* Given data *
--*--
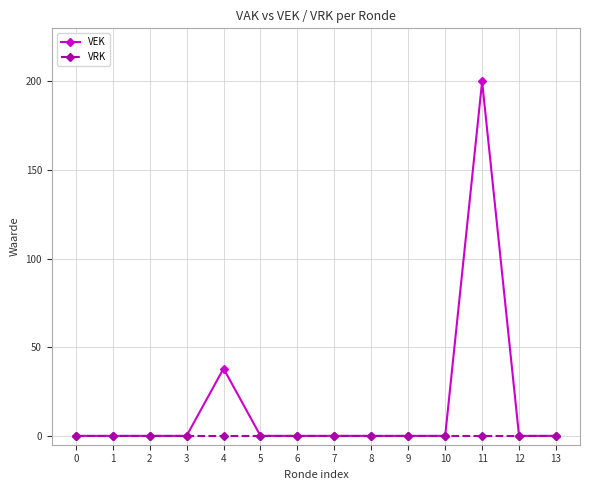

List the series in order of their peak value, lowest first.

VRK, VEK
--*--
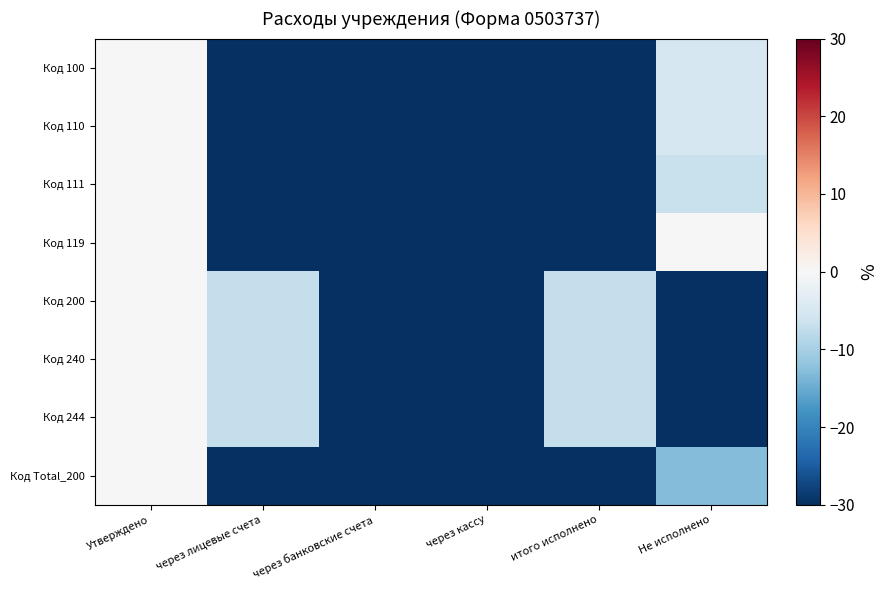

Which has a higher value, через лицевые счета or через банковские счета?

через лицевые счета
--*--
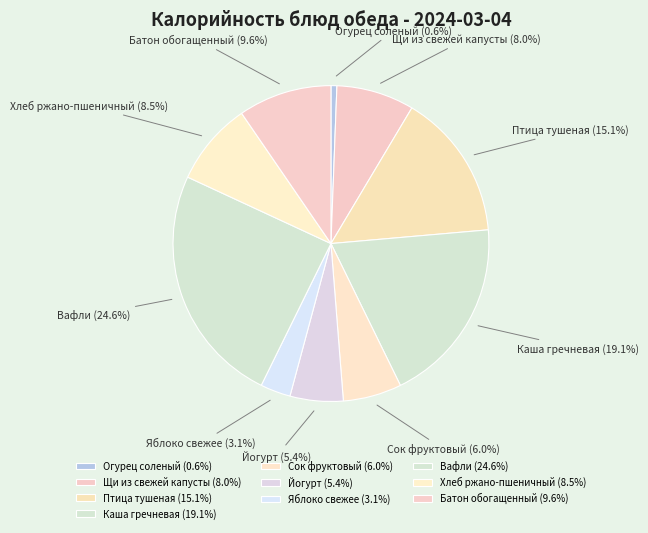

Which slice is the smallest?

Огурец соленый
--*--
* Task to carry out *
Count the lines in the data above that contain the string "счета", with case-sensitive matching. Reply with the number only.

* Written answer *
2